Records from a data source:
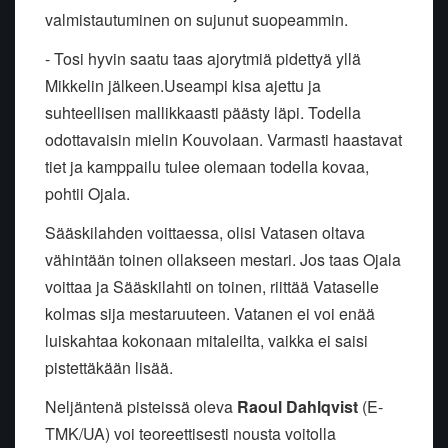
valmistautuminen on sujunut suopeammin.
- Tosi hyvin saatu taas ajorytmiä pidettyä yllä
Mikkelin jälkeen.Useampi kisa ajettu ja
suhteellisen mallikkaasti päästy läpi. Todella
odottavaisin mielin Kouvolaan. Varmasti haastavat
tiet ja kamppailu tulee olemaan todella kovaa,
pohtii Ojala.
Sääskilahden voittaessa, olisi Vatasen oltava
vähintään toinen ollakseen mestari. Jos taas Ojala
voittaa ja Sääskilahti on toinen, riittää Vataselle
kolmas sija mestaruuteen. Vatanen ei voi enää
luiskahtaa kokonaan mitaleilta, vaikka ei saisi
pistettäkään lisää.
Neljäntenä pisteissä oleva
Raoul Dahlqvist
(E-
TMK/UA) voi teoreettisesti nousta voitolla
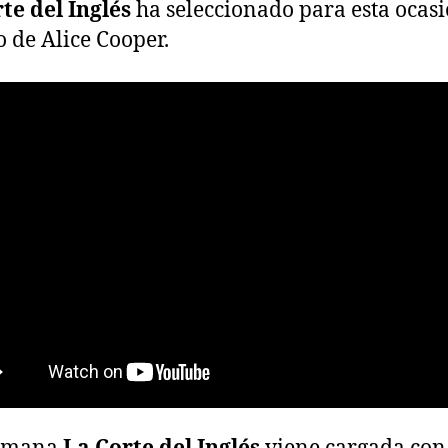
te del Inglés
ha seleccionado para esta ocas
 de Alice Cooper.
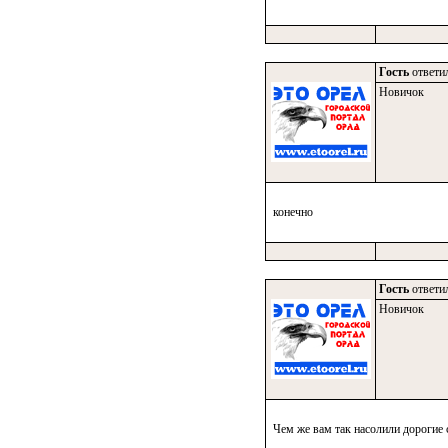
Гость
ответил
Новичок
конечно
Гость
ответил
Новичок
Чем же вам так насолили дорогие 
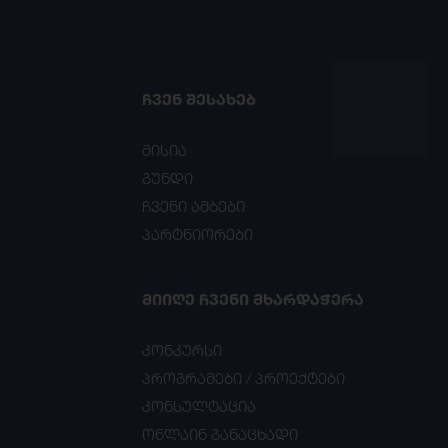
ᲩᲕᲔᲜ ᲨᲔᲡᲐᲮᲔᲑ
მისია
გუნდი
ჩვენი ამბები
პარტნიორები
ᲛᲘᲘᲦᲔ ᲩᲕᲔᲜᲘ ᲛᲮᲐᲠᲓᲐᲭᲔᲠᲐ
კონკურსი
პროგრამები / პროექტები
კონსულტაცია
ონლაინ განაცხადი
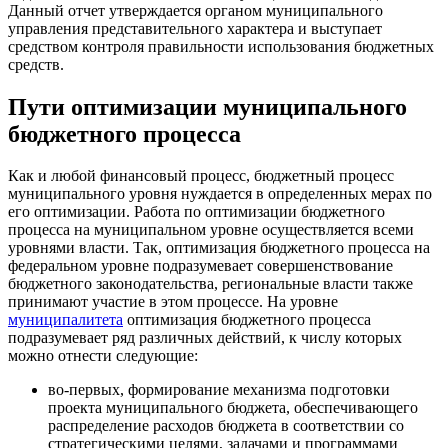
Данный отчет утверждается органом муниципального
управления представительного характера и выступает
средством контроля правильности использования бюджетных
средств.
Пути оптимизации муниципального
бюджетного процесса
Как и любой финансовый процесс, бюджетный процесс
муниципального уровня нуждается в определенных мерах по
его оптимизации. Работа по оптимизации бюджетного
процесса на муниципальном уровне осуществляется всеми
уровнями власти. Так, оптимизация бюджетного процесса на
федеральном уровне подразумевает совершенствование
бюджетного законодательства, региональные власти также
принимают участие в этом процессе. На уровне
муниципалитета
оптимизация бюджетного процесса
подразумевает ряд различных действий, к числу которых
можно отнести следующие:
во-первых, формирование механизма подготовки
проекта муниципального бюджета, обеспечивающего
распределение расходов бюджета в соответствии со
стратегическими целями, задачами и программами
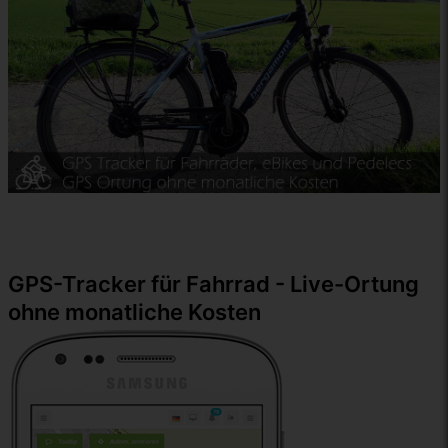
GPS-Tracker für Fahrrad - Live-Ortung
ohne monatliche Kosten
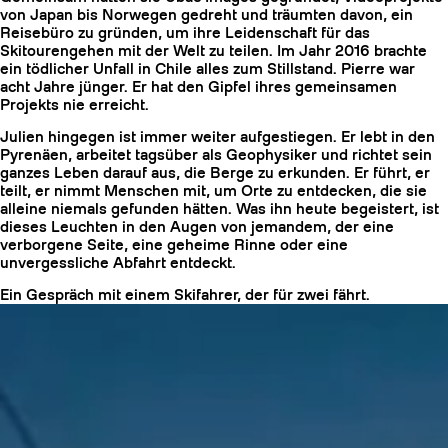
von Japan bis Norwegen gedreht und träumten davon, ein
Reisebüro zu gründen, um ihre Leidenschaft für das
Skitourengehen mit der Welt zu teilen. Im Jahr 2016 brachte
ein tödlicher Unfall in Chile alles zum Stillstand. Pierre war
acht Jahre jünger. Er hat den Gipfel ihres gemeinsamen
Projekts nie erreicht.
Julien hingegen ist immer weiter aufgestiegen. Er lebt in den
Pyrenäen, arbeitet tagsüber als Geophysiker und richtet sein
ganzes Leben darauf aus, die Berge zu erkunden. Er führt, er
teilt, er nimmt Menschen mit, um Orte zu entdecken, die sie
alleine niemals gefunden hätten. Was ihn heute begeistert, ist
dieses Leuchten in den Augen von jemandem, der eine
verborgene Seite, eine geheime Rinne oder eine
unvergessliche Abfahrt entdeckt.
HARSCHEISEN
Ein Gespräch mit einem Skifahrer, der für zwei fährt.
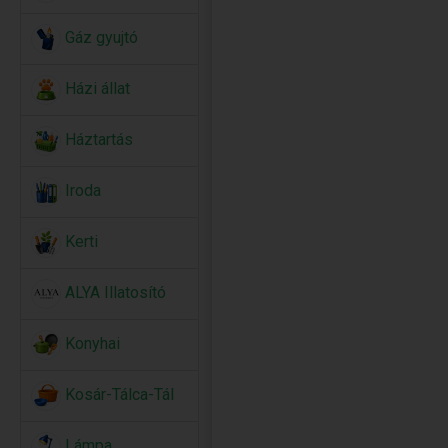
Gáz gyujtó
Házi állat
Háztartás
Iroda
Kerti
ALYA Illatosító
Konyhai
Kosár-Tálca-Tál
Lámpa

● Exercise directions: Return every line of the rows above that contains the word "Ojala".

● Expected answer:
pohtii Ojala.
vähintään toinen ollakseen mestari. Jos taas Ojala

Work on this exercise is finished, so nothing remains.